There has been much talk about buying vs. building racks and which ones to get, etc. I’ve done both, I have a Boaphile sideways blanket box rack as well as one I built. I can’t really say which one I like more, because both have their merits. The Boaphile rack is lighter than my melamine, but it heats from the back, whereas the melamine one I built heats under the tubs. The Boaphile rack is cooler on the bottom shelves than on top, whereas the one I built has two dimmers that control 3 shelves each.

Here’s how I built mine. I don’t have all the receipts, but I believe it cost around $150, but you can do it cheaper and I’ll point those areas out in the description. Most of this stuff can be purchased at Home Depot/Lowe’s, but I could only find the precut melamine shelves at Lowe’s. By using these, I didn’t have to cut any out from large pieces. They’re the perfect size.

Parts List –
Melamine Shelves (Letter J, see pic below)(7) – 16”x24”x3/4” Made by SysDesign/Weyerhaueser – About $5-6 each (from Lowe’s)
Melamine Shelves/Sides (Letter L or I, I think) (2) – 16”x48”x3/4” Same company, about $7-8 each
Screwhead covers (28) – White plastic circles, about $2 (not necessary, just looks nicer)
Screws (28) – I think they were 1 ½”; sold next to the shelves
Blue Plastic Electrical Conduit Boxes (2) I got these because they have 2 ‘zip’ fasteners so I didn’t have to be exact on my measurements. You can see them closer in the pics below - $1.87
Extension Cord (3)– 12’, $1.79 on sale at Home Depot
Foil Tape - $6.47
White Slide Dimmer – 600w (2), $9.99, you can get cheaper ones, but I wanted sliding ones instead of round; just get one that you can turn all the way off in case you aren’t using those shelves
Lightswitch covers (2) - $1-2, get size that fits your conduit box and dimmer style
Electrical Tape
1”x 36” aspen/wood strips (2) - $0.94 each, for the back of the rack, or pegboard if you choose to use it. I only use this to stop the boxes from pushing too far back in the rack
Small tacks for the aspen strips
3” FlexWatt/Calorique Heat Tape (12ft) – $2.25/ft at Bean Farm
Clip Sets (6) - $2.50 ea. at Bean Farm
Electric Thermometers (2) - Target $9.99

Tools Needed –
Drill w/ bits
Jigsaw
Hammer
Scissors
Measuring Tape
Flexwatt Crimper or pliers/vice grips, etc.
C-Clamp or other big clamp (see picture)
Pencil
Screwdriver

This is the shelf I used for the rack


I used my living room floor, but any large area where you can lay the complete rack out will work. Start out by lining up the top and one side and matching up the corner. You can use the pencil to mark 3/8” down from the top of the side where you want to put the screws in. If you have an angle clamp like in the fourth pic, you can use it to maintain the 90 degree angle you need. If not, you can safely eyeball it at this point.

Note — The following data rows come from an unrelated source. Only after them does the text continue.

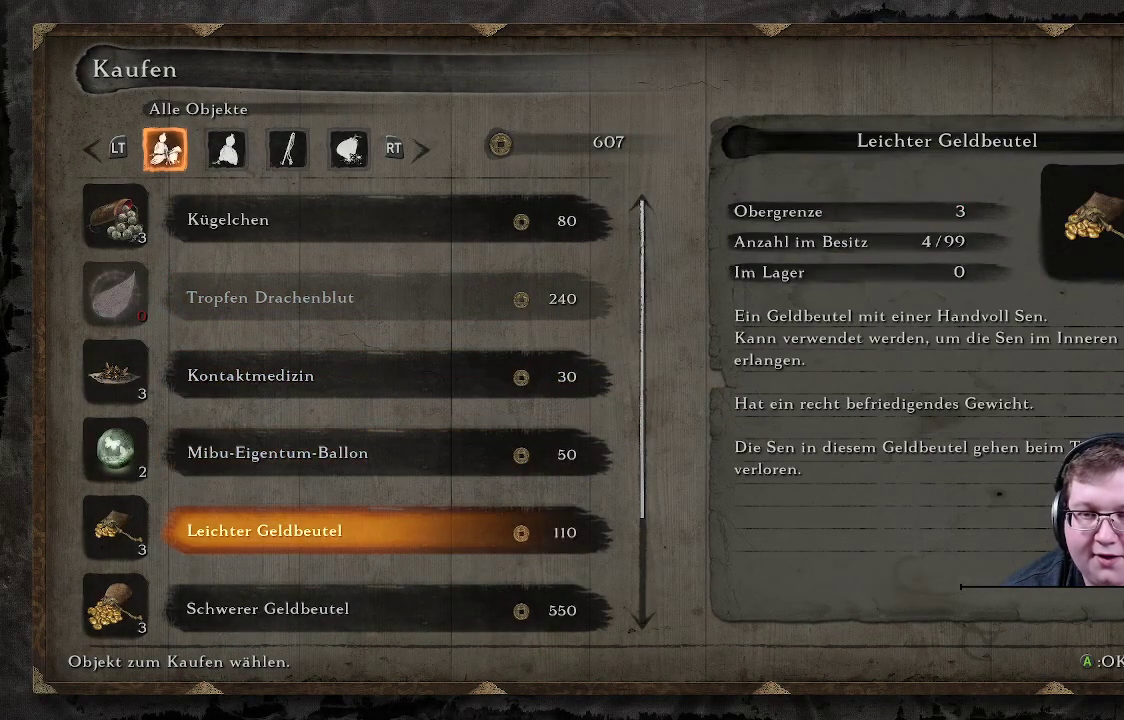
{"buttons": [], "left_stick": "center", "right_stick": "center", "events": [[100, "DPAD_DOWN", "up"], [150, "DPAD_DOWN", "down"], [283, "DPAD_DOWN", "up"], [317, "DPAD_DOWN", "down"], [417, "DPAD_DOWN", "up"]]}
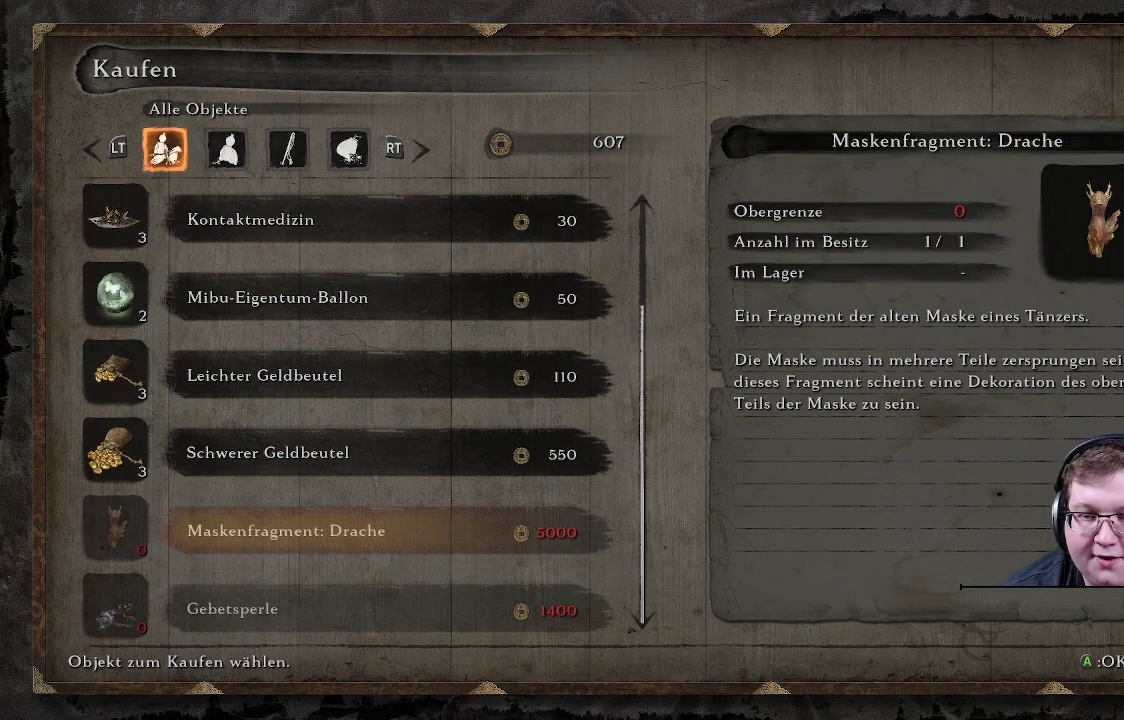
{"buttons": ["DPAD_UP"], "left_stick": "center", "right_stick": "center", "events": [[433, "DPAD_UP", "down"]]}
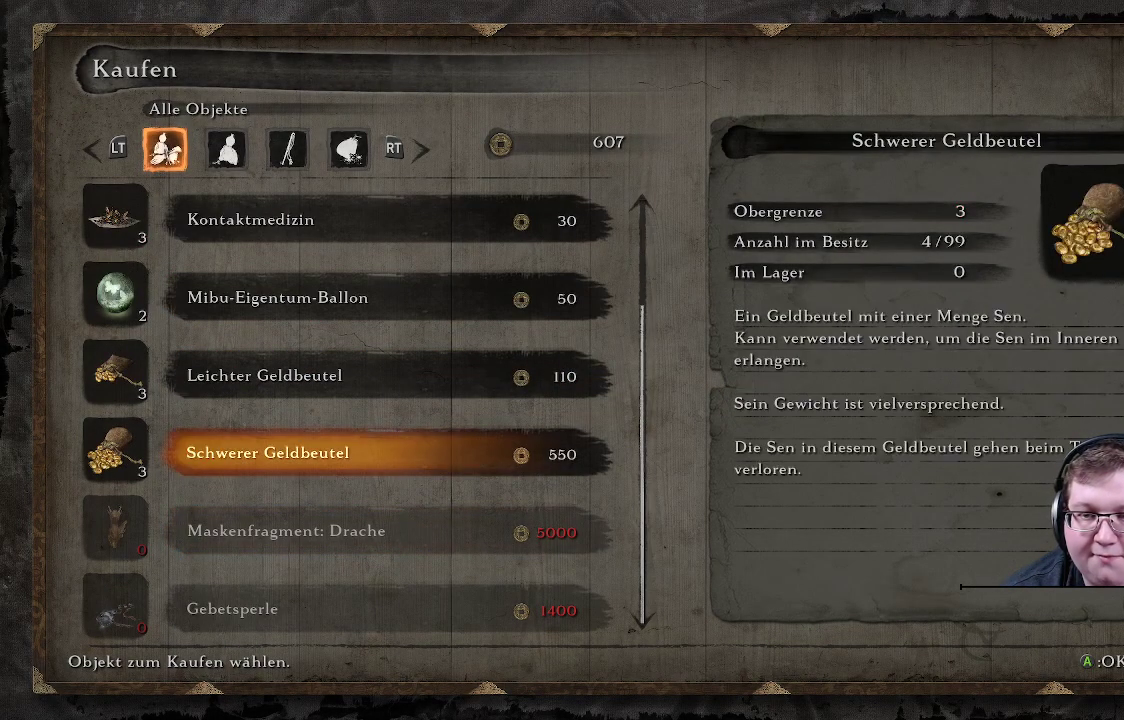
{"buttons": [], "left_stick": "center", "right_stick": "center", "events": [[33, "DPAD_UP", "up"]]}
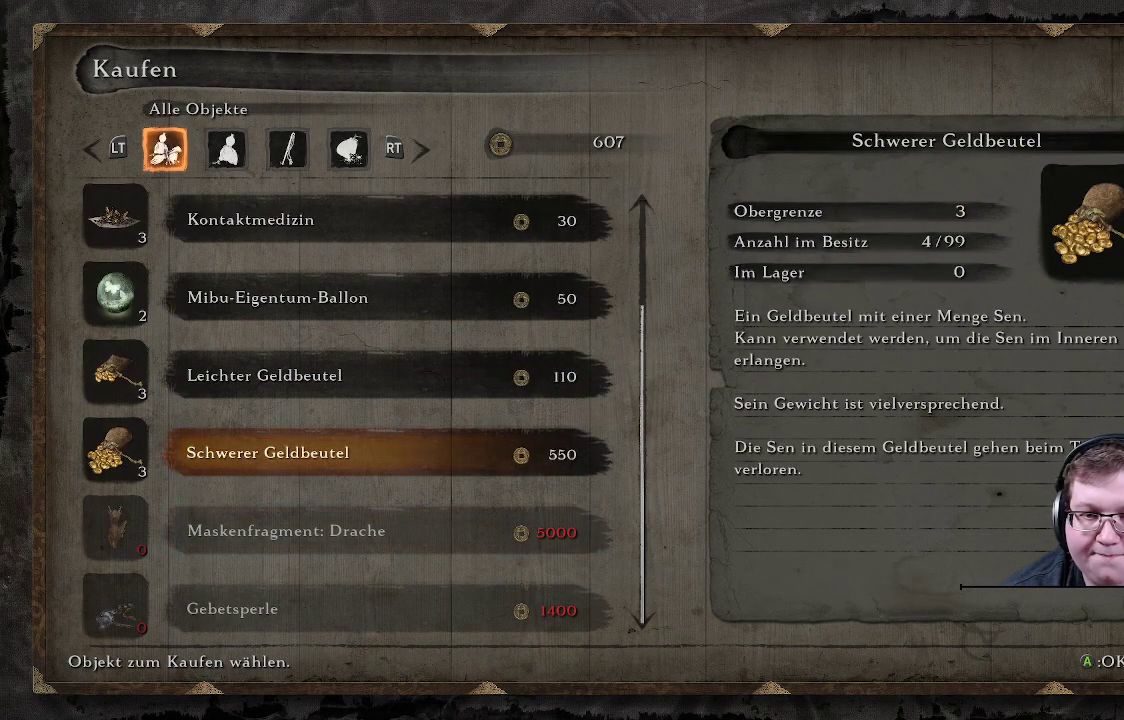
{"buttons": [], "left_stick": "center", "right_stick": "center", "events": [[217, "DPAD_UP", "down"], [333, "DPAD_UP", "up"], [417, "DPAD_UP", "down"], [500, "DPAD_UP", "up"]]}
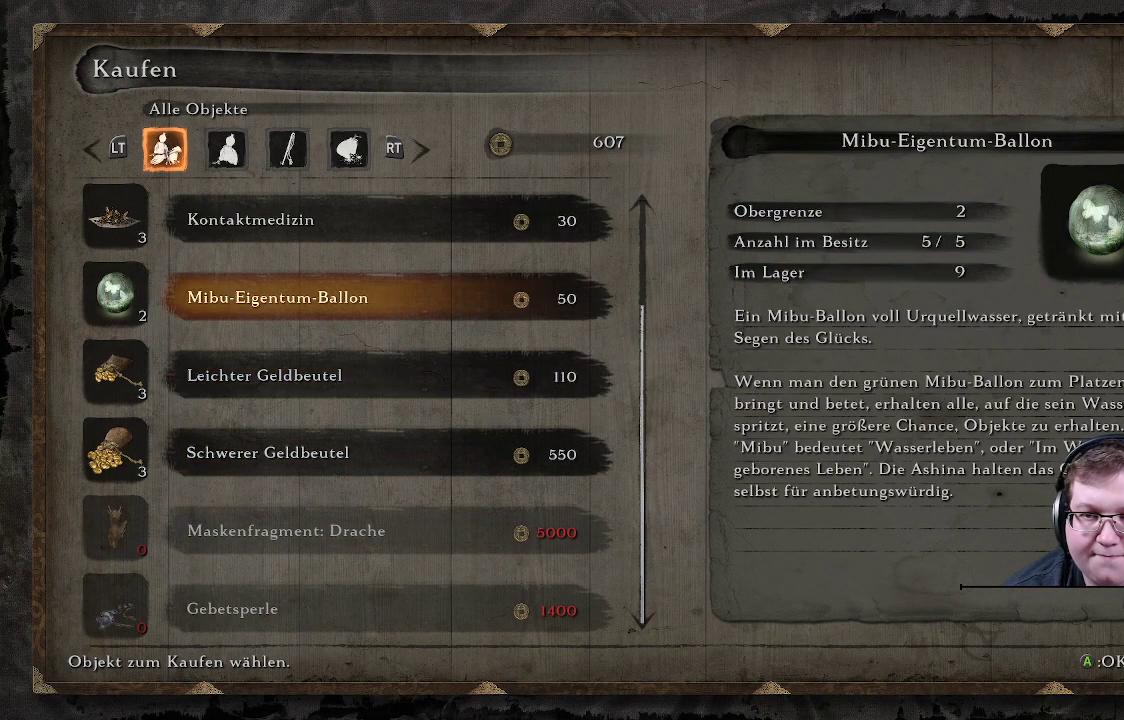
{"buttons": [], "left_stick": "center", "right_stick": "center", "events": [[367, "DPAD_UP", "down"], [483, "DPAD_UP", "up"]]}
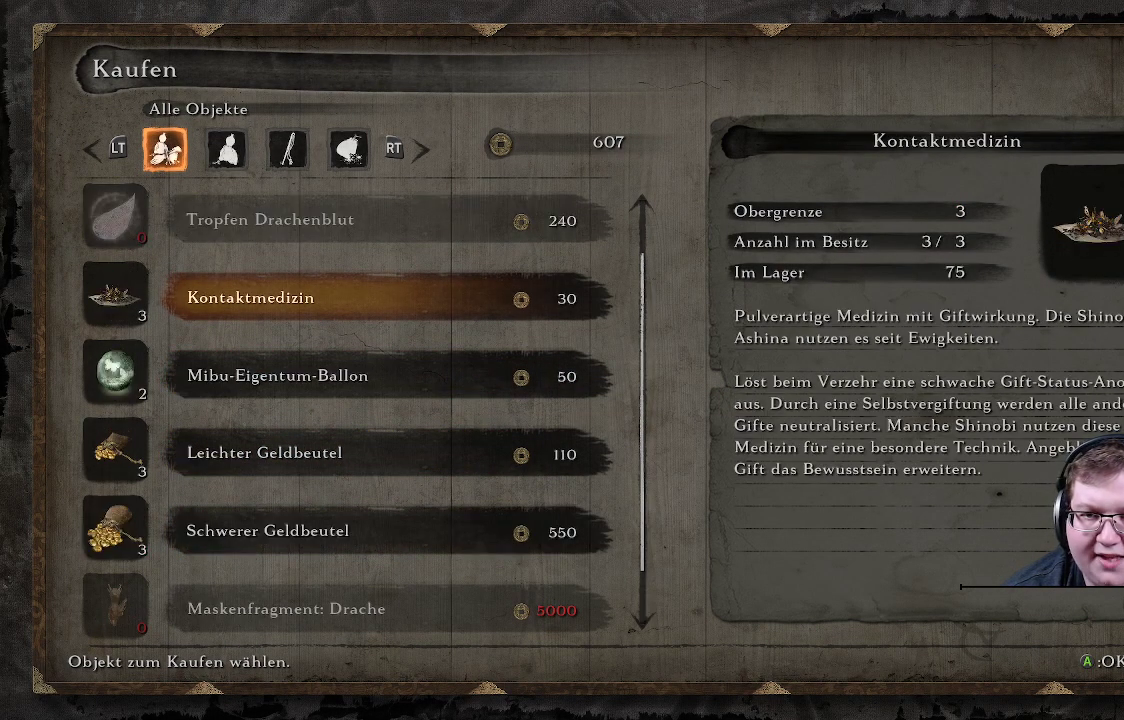
{"buttons": [], "left_stick": "center", "right_stick": "center", "events": []}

Once you get the top on, you need to use a blanket box with a spacer to get the right distance to accommodate a box and the heat tape. Rather than route a groove for the heat tape, I used ¼” pegboard to create a gap so the box doesn’t rub the plastic off the heat tape when it is pushed in and pulled out.





Just clamp it down and then measure the distance on the front edge from the top edge of the rack to the center of the next shelf. Then measure down from the side and mark the drill spot with your pencil



Once you drill the holes, use your screwdriver to put at least 2 screws in each shelf. I used 2, but 3 would probably be more secure. I’ve had no problems.

When you have all the shelves installed, tack the wood strips to the back so your boxes don’t push too far back. You could also use Pegboard, but I didn’t want the rack to be too heavy. I chose to not put an 8th shelf on the bottom to keep it off the floor. I don’t think you’d have a problem putting one down there, and I may put one on in the future and run it off the bottom dimmer.



I used pushpins to hold human heating pads to the back until I got my heat tape in. It worked pretty good, and this is what it looked like.



To install the heat tape and dimmers, lay the shelf on its side and draw an outline of the conduit box on the side of the rack just above the top and fourth shelves as in the picture. Then use the Drill to make a pilot hole for the jigsaw to cut out the space for the conduit box. It needs to be next to the shelf so it doesn’t interfere with the boxes, which are wider at top than bottom.



Secure the conduit box into the sides with the screws on top and bottom.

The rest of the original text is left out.